--- Source material Enclosed Below ---

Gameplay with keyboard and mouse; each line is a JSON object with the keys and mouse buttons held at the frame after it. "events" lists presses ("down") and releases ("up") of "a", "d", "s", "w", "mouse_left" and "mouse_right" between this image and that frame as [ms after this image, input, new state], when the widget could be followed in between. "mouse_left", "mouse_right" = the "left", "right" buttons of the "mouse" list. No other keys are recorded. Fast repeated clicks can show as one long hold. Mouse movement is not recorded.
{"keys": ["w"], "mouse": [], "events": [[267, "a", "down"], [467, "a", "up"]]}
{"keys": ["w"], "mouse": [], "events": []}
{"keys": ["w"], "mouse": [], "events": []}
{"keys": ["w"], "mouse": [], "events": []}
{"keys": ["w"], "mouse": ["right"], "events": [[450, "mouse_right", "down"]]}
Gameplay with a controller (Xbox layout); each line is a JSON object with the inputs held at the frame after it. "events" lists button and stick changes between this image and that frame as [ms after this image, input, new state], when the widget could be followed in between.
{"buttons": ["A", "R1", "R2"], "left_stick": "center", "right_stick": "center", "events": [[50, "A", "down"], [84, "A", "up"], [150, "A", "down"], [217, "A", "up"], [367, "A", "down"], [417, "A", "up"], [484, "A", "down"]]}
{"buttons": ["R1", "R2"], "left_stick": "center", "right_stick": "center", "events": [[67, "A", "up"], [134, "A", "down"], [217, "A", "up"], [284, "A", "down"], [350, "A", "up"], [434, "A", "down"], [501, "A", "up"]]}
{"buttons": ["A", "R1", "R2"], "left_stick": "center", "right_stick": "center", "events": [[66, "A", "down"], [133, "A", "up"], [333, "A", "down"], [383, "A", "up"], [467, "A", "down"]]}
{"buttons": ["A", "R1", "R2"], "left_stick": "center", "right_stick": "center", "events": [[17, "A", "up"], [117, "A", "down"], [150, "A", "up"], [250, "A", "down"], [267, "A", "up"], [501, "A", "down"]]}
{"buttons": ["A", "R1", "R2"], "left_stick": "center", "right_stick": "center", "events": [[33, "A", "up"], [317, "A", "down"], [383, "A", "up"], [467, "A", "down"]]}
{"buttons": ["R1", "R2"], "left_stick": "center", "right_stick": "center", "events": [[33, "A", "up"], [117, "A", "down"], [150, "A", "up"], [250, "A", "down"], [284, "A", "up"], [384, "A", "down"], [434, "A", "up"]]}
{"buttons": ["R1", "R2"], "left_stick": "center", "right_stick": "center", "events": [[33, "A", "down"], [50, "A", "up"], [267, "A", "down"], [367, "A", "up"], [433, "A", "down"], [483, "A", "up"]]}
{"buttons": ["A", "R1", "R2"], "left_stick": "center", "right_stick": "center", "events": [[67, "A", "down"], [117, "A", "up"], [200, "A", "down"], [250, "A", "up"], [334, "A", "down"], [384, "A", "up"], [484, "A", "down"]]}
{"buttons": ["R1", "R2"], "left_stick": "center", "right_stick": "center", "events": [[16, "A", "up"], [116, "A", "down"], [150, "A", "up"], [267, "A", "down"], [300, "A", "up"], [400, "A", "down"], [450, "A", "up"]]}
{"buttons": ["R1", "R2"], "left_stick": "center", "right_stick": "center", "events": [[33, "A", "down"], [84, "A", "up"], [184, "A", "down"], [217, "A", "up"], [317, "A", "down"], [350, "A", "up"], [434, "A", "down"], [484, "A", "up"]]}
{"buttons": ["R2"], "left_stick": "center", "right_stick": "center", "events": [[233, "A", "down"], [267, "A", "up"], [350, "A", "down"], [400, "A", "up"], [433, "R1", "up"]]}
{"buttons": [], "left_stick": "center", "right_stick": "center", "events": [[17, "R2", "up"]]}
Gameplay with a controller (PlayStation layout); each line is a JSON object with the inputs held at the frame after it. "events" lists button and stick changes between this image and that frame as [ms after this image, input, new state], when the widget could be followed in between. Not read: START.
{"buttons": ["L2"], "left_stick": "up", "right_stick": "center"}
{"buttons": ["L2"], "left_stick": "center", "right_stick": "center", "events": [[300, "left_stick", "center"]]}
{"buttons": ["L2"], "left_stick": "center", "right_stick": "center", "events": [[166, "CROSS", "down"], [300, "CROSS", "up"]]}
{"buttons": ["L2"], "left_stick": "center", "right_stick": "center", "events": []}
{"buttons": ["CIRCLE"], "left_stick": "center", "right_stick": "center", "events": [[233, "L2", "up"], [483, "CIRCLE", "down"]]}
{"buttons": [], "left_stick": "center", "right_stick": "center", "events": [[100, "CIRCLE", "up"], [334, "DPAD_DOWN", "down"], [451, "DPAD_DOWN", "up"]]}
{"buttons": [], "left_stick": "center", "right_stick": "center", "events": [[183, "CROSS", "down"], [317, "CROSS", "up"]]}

--- End of Enclosed Source material ---

**How to complete this task:** Give back all the records exactly as they stand.

**Output of the exercise:**
Gameplay with keyboard and mouse; each line is a JSON object with the keys and mouse buttons held at the frame after it. "events" lists presses ("down") and releases ("up") of "a", "d", "s", "w", "mouse_left" and "mouse_right" between this image and that frame as [ms after this image, input, new state], when the widget could be followed in between. "mouse_left", "mouse_right" = the "left", "right" buttons of the "mouse" list. No other keys are recorded. Fast repeated clicks can show as one long hold. Mouse movement is not recorded.
{"keys": ["w"], "mouse": [], "events": [[267, "a", "down"], [467, "a", "up"]]}
{"keys": ["w"], "mouse": [], "events": []}
{"keys": ["w"], "mouse": [], "events": []}
{"keys": ["w"], "mouse": [], "events": []}
{"keys": ["w"], "mouse": ["right"], "events": [[450, "mouse_right", "down"]]}
Gameplay with a controller (Xbox layout); each line is a JSON object with the inputs held at the frame after it. "events" lists button and stick changes between this image and that frame as [ms after this image, input, new state], when the widget could be followed in between.
{"buttons": ["A", "R1", "R2"], "left_stick": "center", "right_stick": "center", "events": [[50, "A", "down"], [84, "A", "up"], [150, "A", "down"], [217, "A", "up"], [367, "A", "down"], [417, "A", "up"], [484, "A", "down"]]}
{"buttons": ["R1", "R2"], "left_stick": "center", "right_stick": "center", "events": [[67, "A", "up"], [134, "A", "down"], [217, "A", "up"], [284, "A", "down"], [350, "A", "up"], [434, "A", "down"], [501, "A", "up"]]}
{"buttons": ["A", "R1", "R2"], "left_stick": "center", "right_stick": "center", "events": [[66, "A", "down"], [133, "A", "up"], [333, "A", "down"], [383, "A", "up"], [467, "A", "down"]]}
{"buttons": ["A", "R1", "R2"], "left_stick": "center", "right_stick": "center", "events": [[17, "A", "up"], [117, "A", "down"], [150, "A", "up"], [250, "A", "down"], [267, "A", "up"], [501, "A", "down"]]}
{"buttons": ["A", "R1", "R2"], "left_stick": "center", "right_stick": "center", "events": [[33, "A", "up"], [317, "A", "down"], [383, "A", "up"], [467, "A", "down"]]}
{"buttons": ["R1", "R2"], "left_stick": "center", "right_stick": "center", "events": [[33, "A", "up"], [117, "A", "down"], [150, "A", "up"], [250, "A", "down"], [284, "A", "up"], [384, "A", "down"], [434, "A", "up"]]}
{"buttons": ["R1", "R2"], "left_stick": "center", "right_stick": "center", "events": [[33, "A", "down"], [50, "A", "up"], [267, "A", "down"], [367, "A", "up"], [433, "A", "down"], [483, "A", "up"]]}
{"buttons": ["A", "R1", "R2"], "left_stick": "center", "right_stick": "center", "events": [[67, "A", "down"], [117, "A", "up"], [200, "A", "down"], [250, "A", "up"], [334, "A", "down"], [384, "A", "up"], [484, "A", "down"]]}
{"buttons": ["R1", "R2"], "left_stick": "center", "right_stick": "center", "events": [[16, "A", "up"], [116, "A", "down"], [150, "A", "up"], [267, "A", "down"], [300, "A", "up"], [400, "A", "down"], [450, "A", "up"]]}
{"buttons": ["R1", "R2"], "left_stick": "center", "right_stick": "center", "events": [[33, "A", "down"], [84, "A", "up"], [184, "A", "down"], [217, "A", "up"], [317, "A", "down"], [350, "A", "up"], [434, "A", "down"], [484, "A", "up"]]}
{"buttons": ["R2"], "left_stick": "center", "right_stick": "center", "events": [[233, "A", "down"], [267, "A", "up"], [350, "A", "down"], [400, "A", "up"], [433, "R1", "up"]]}
{"buttons": [], "left_stick": "center", "right_stick": "center", "events": [[17, "R2", "up"]]}
Gameplay with a controller (PlayStation layout); each line is a JSON object with the inputs held at the frame after it. "events" lists button and stick changes between this image and that frame as [ms after this image, input, new state], when the widget could be followed in between. Not read: START.
{"buttons": ["L2"], "left_stick": "up", "right_stick": "center"}
{"buttons": ["L2"], "left_stick": "center", "right_stick": "center", "events": [[300, "left_stick", "center"]]}
{"buttons": ["L2"], "left_stick": "center", "right_stick": "center", "events": [[166, "CROSS", "down"], [300, "CROSS", "up"]]}
{"buttons": ["L2"], "left_stick": "center", "right_stick": "center", "events": []}
{"buttons": ["CIRCLE"], "left_stick": "center", "right_stick": "center", "events": [[233, "L2", "up"], [483, "CIRCLE", "down"]]}
{"buttons": [], "left_stick": "center", "right_stick": "center", "events": [[100, "CIRCLE", "up"], [334, "DPAD_DOWN", "down"], [451, "DPAD_DOWN", "up"]]}
{"buttons": [], "left_stick": "center", "right_stick": "center", "events": [[183, "CROSS", "down"], [317, "CROSS", "up"]]}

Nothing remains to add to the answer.